Get Out Alive sold out in its debut at the renowned Steppenwolf Theater in Chicago, Illinois. Recently, Lynette has taken her play a step further; adapting the theater performance into an online episodic series, set to screen January 30, 2021, which is exactly a year after the musical’s original debut.
When asked about what truly inspired Get Out Alive, Lynette courageously said, “It’s about my suicide recovery. It is about me becoming suicidal, then finding my way back from that, and getting out of it alive.”
Lynette believes that the countless people who do suffer from depression feel as if their mental state is permanent and nearly impossible to control. Lynette openly said “When I was suicidal, I thought my life was over. I thought nothing good would ever come; but here I am, with things being so much better than before. I’ve never been this happy with my work and my social impact!”
The Chicago-native took a hiatus from releasing new music at the height of her career. Nikki Lynette’s music is featured on famous networks like MTV, Fox, Hulu, as well as Netflix. Also, she has written for digital and print publications like Billboard, XXL, Bust, and Vibe Magazine.
Once Lynette decided to make her return, she publicly confessed about her severe depression, and openly talking about her battle with suicide. Finding ways to spread the awareness of this topic by writing articles on mental illness for prominent websites like BlackDoctor and Afropunk. She has also arranged live panels with medical professionals and mental health experts to discuss depression, giving countless viewers a place to discuss their feelings freely.
Solutions of a healthy lifestyle change helped Lynette counteract her depressive state. Lynette said, “When you are doing something that inspires you, your body creates more of the chemical serotonin. If you have high amounts of [serotonin], you become happy. If you have low serotonin and low dopamine levels, you are depressed. If you are having that panic attack feeling, you have high adrenaline and noradrenaline. So much of this stuff is chemical. We are all like machines made of meat, and the chemicals in our body are like the circuits in a computer. So, if we change our behavior, we’re taking the baby steps to live a better life. It adds up!” Ultimately, realizing that she has the ability to shift her brains molecular system though doing things like exercise, writing a musical, seeing a therapist, and talking to friends about her struggles.
Since overcoming her “suicidal breakdown,” the light at the end of the tunnel was accompanied with noteworthy opportunities and projects.

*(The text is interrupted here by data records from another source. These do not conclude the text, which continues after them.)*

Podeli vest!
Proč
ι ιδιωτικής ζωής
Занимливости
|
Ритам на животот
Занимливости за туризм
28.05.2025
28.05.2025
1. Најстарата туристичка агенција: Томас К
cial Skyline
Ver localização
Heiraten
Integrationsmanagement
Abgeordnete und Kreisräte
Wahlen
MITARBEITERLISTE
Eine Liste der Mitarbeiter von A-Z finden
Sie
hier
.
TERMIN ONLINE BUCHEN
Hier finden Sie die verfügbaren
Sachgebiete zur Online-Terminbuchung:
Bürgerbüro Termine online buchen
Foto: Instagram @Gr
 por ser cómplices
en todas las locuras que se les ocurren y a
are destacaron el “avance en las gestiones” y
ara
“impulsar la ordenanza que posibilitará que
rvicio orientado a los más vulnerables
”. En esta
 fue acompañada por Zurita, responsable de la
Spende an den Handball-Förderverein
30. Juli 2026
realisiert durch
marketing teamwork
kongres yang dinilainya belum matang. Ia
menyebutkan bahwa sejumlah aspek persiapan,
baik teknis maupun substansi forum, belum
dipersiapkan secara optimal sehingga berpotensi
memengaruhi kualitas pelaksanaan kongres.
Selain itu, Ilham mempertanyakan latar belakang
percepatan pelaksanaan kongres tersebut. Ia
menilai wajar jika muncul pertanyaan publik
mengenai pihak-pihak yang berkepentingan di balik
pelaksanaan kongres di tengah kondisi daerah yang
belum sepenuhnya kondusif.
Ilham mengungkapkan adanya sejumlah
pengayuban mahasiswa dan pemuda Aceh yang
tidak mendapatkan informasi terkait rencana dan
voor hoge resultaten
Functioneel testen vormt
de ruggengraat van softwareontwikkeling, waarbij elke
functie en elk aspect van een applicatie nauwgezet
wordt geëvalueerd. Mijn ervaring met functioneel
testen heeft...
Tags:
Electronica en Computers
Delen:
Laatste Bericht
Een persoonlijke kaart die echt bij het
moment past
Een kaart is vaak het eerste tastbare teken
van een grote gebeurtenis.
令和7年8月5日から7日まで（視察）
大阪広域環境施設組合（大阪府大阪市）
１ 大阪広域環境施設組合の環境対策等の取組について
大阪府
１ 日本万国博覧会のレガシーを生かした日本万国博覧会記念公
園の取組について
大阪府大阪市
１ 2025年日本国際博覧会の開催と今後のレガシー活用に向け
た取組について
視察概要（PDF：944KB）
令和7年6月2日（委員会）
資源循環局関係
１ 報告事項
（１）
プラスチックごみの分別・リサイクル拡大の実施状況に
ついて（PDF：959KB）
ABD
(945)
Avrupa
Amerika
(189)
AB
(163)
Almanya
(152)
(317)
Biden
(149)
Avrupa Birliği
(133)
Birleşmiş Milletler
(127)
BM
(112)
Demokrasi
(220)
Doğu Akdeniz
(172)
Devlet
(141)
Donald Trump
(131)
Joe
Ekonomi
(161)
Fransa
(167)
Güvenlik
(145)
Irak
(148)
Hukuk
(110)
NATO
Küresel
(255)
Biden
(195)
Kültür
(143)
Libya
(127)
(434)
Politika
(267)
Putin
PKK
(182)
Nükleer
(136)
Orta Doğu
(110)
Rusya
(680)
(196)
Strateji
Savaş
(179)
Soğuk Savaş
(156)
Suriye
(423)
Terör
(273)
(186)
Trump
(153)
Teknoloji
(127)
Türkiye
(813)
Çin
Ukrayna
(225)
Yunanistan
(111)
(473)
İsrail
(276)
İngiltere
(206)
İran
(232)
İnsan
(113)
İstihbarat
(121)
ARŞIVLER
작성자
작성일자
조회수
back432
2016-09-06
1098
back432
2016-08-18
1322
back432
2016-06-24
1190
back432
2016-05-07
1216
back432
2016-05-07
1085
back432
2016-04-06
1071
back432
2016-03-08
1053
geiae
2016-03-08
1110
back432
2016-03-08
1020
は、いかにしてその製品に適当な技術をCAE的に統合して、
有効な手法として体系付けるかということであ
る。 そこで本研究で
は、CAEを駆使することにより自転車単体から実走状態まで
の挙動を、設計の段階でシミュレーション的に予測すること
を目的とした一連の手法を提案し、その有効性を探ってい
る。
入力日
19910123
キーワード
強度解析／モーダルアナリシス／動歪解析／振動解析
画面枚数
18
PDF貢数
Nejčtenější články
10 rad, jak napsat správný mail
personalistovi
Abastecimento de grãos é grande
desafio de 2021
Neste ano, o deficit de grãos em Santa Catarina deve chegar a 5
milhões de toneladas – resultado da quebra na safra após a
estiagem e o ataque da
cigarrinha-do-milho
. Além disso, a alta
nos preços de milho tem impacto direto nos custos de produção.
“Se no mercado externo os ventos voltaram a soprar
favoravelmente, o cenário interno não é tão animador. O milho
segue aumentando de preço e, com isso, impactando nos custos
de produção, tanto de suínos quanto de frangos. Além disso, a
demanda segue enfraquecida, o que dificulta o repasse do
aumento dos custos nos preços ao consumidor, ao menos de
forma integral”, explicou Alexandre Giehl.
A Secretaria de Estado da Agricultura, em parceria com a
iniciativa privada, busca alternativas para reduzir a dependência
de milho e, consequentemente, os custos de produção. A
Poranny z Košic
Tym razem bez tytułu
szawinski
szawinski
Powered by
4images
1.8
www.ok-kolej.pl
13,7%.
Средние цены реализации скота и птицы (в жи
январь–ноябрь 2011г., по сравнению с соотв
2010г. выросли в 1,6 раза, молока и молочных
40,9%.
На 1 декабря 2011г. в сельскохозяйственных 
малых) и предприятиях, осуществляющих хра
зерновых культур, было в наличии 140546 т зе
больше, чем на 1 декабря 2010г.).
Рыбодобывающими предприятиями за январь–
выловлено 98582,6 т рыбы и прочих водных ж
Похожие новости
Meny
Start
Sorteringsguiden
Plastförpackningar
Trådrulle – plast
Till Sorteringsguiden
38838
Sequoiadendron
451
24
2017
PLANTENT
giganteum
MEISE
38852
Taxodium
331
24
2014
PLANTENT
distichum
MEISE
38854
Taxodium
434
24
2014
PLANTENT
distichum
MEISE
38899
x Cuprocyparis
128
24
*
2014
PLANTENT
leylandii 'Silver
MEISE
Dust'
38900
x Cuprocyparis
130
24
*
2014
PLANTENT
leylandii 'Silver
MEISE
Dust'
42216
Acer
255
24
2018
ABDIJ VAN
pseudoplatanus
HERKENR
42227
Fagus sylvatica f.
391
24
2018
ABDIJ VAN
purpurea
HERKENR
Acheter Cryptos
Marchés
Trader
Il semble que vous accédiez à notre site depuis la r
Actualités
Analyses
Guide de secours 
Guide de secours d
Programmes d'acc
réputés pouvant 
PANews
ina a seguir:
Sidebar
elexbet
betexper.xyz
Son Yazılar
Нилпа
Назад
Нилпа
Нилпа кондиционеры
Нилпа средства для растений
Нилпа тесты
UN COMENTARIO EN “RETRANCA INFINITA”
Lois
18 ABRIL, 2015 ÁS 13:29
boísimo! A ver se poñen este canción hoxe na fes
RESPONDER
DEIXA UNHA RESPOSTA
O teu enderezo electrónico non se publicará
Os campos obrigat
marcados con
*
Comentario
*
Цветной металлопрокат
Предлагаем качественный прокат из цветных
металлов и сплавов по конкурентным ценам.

Recently, she was invited to be a guest speaker for TEDx Talk, sharing her personal story of overcoming depression, and also collaborated with Spike Lee for the Netflix series “She’s Gotta Have It” as wells as become an ambassador for the National Alliance on Mental Illness.
The power to overcome depression is sustainable; however, it just doesn’t disappear overnight, it takes an accumulative effort or what Lynette describes as “baby steps.” When it comes to being mindful Lynette said, “One of the things I picked up when practicing mindfulness is that you can’t really experience depression without thinking about the past, and you can’t really experience anxiety without worrying about the future.” She believes that “It takes a lot of time to learn to control your emotions instead of [the emotions] controlling you.”